Marcelo Figueras
El rock sinfónico era esa cosa recargada que hacían Yes, Genesis y Emerson, Lake and Palmer, entre otros. (Por ejemplo Gentle Giant, que de manera involuntaria debe haber inspirado la figura del protagonista de mi novela La batalla del calentamiento.) Canciones que se convertían en suites de múltiples partes, cuerdas o teclados que las imitaban, extensas narrativas a varias voces con aliento épico y/o ecologista y/o cósmico, largos pasajes instrumentales y/o solos… Por cierto, no era música que saliese de la nada. Hacía perfecto sentido en un mundo que dejaba atrás el trauma de Vietnam, perdiendo así la causa más cara a su vena rebelde (el rock ya no se cargaba a sí mismo de sentido por vía del testimonio político y social), entrando en cambio en el mundo de la revolución neo-conservadora liderada por Ronald Reagan y Margaret Thatcher, un soponcio del cual, para qué engañarnos, todavía no nos recuperamos. Dada esa situación, que tantos estudiantes de academias de música buscasen capitalizar el tiempo dedicado a Brahms agregándole al mix algo de glamour, drogas psicodélicas, sexo y personajes mitológicos, no deja de hacer perfecto sentido.
Alguien dirá: pero el mundo actual no tiene nada que ver con aquel mundo. ¡Si algo nos sobra hoy son razones para estar indignados! Y sin embargo, vean cuán complaciente es la música popular de estos días…
A mediados de los años 70 apareció el punk, una respuesta al lado oscuro de la revolución neo-conservadora -jóvenes desocupados y alienados sin nada parecido a un futuro: ¿suena familiar?- y a los excesos autocomplacientes de muchos rockeros sinfónicos (léase Rick Wakeman, aquí) convencidos de ser la reencarnación de Richard Wagner cuando, en todo caso, estaban más cerca de Liberace. Conscientes de haber sido expulsados del sistema, los punks -feos, sucios y (por lo general) malos (músicos)- tenían un programa claro, del cual manaba su energía demoledora. Es por eso que Cedric Bixler-Zavala, cantante de Mars Volta, pretende que lo que ellos hacen todavía es punk, cuando más bien suena a mezcla de Led Zeppelin, Weather Report y Loony Tunes: lo que codicia, lo que reclama para sí, es la propulsión incendiaria del punk, sólo que en este caso canalizada por unos músicos estupendos.
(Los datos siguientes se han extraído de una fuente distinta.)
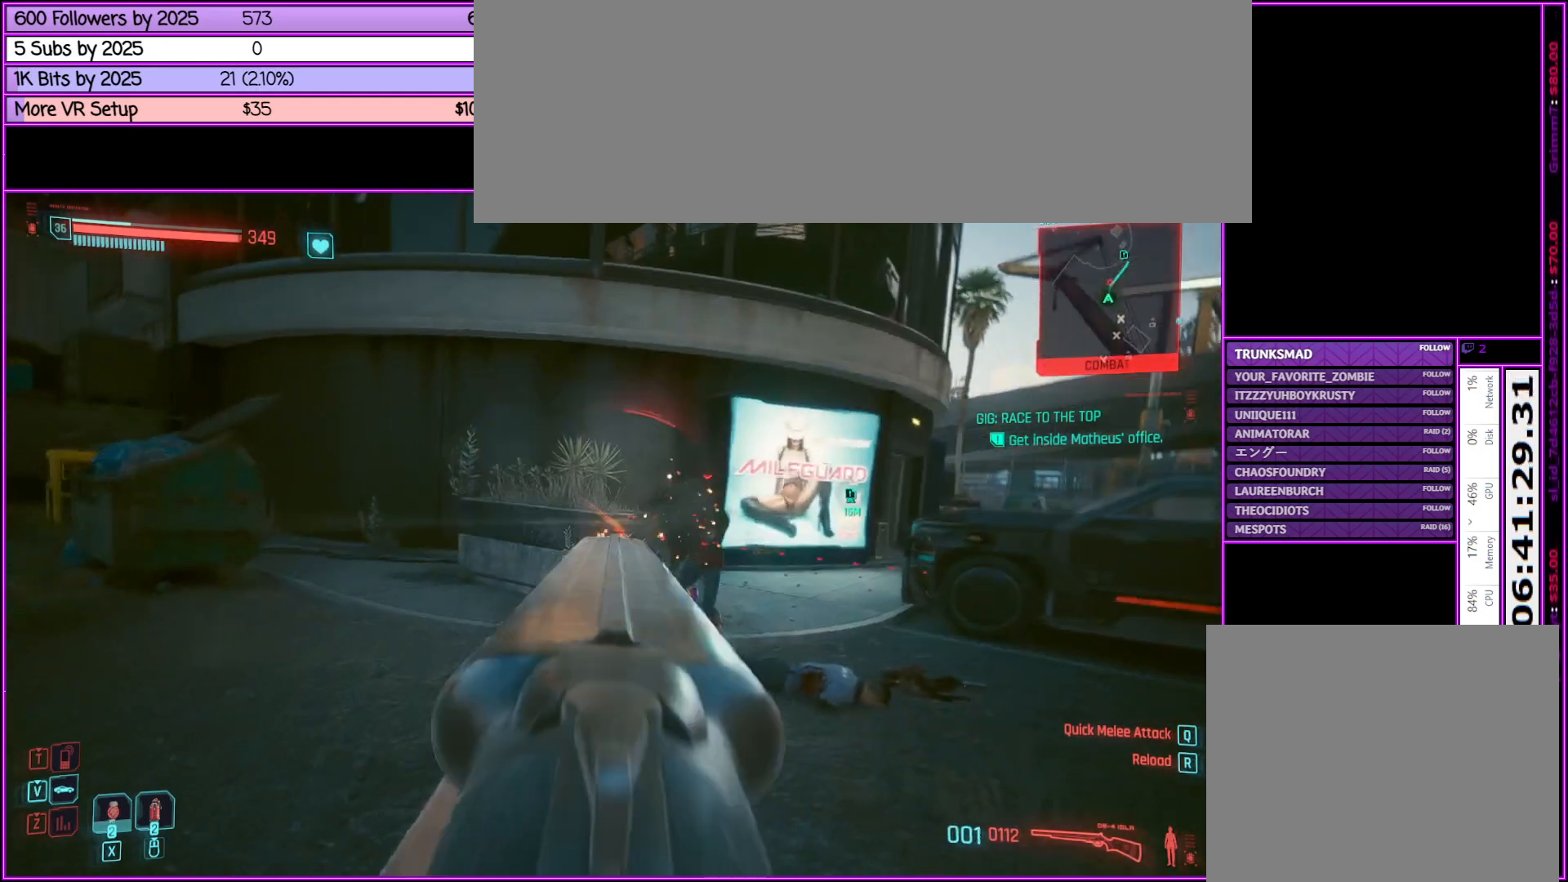
{"keys": ["w"], "mouse": ["left", "right"], "events": [[267, "mouse_left", "up"], [417, "mouse_left", "down"]]}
Desplazados de la posición ex-céntrica de sus comienzos para ser aceptados en el living del sistema, los punks perdieron parte de su gracia. Convertidos en stars, y por ende en máquinas de vender (no sólo música, sino estilo de vida), despilfarraron su legitimidad -con notables excepciones como The Clash, por supuesto. En realidad el asunto terminó siendo peor: muchas de las características que los identificaban -la canción de dos, a lo sumo tres minutos; la expresividad por encima del cuidado en la expresión; las variantes del look (peinados, ropas, accesorios, tatuajes, expresando distintos modos de agresión o autoafirmación); las letras que de tan directas prescindían de toda inspiración poética o sugerente; la crudeza de sonido, comprimida hoy para oídos digitales- se han quedado con nosotros como rasgos del mainstream musical. La mayoría de los productos pop-rock que hoy se exhiben en MTV y aledaños es deudora de alguna página del Gran Libro del Punk, eso sí, pasteurizada, descremada y convertida en el perfecto opuesto de lo que alguna vez pretendió combatir: (light) punk not dead.
En este contexto, ¿qué resultaría más a contracorriente de usos y modas que regresar a las suites impasables por la radio, a las puestas más teatrales del rock, a los grandes relatos que unían pasado y presente así como mitología y realidad? Para ponerlo de otra manera: ¿sería posible concebir algo más punk, en la escena musical de hoy, que un regio show de rock sinfónico?